» **Dataset content**:
*-*-*

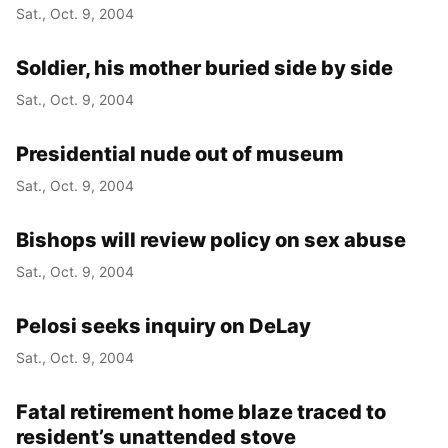
Sat., Oct. 9, 2004
Soldier, his mother buried side by side
Sat., Oct. 9, 2004
Presidential nude out of museum
Sat., Oct. 9, 2004
Bishops will review policy on sex abuse
Sat., Oct. 9, 2004
Pelosi seeks inquiry on DeLay
Sat., Oct. 9, 2004
Fatal retirement home blaze traced to
resident’s unattended stove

*-*-*

Write out the whole listing above exactly, minus images.

Sat., Oct. 9, 2004
Soldier, his mother buried side by side
Sat., Oct. 9, 2004
Presidential nude out of museum
Sat., Oct. 9, 2004
Bishops will review policy on sex abuse
Sat., Oct. 9, 2004
Pelosi seeks inquiry on DeLay
Sat., Oct. 9, 2004
Fatal retirement home blaze traced to
resident’s unattended stove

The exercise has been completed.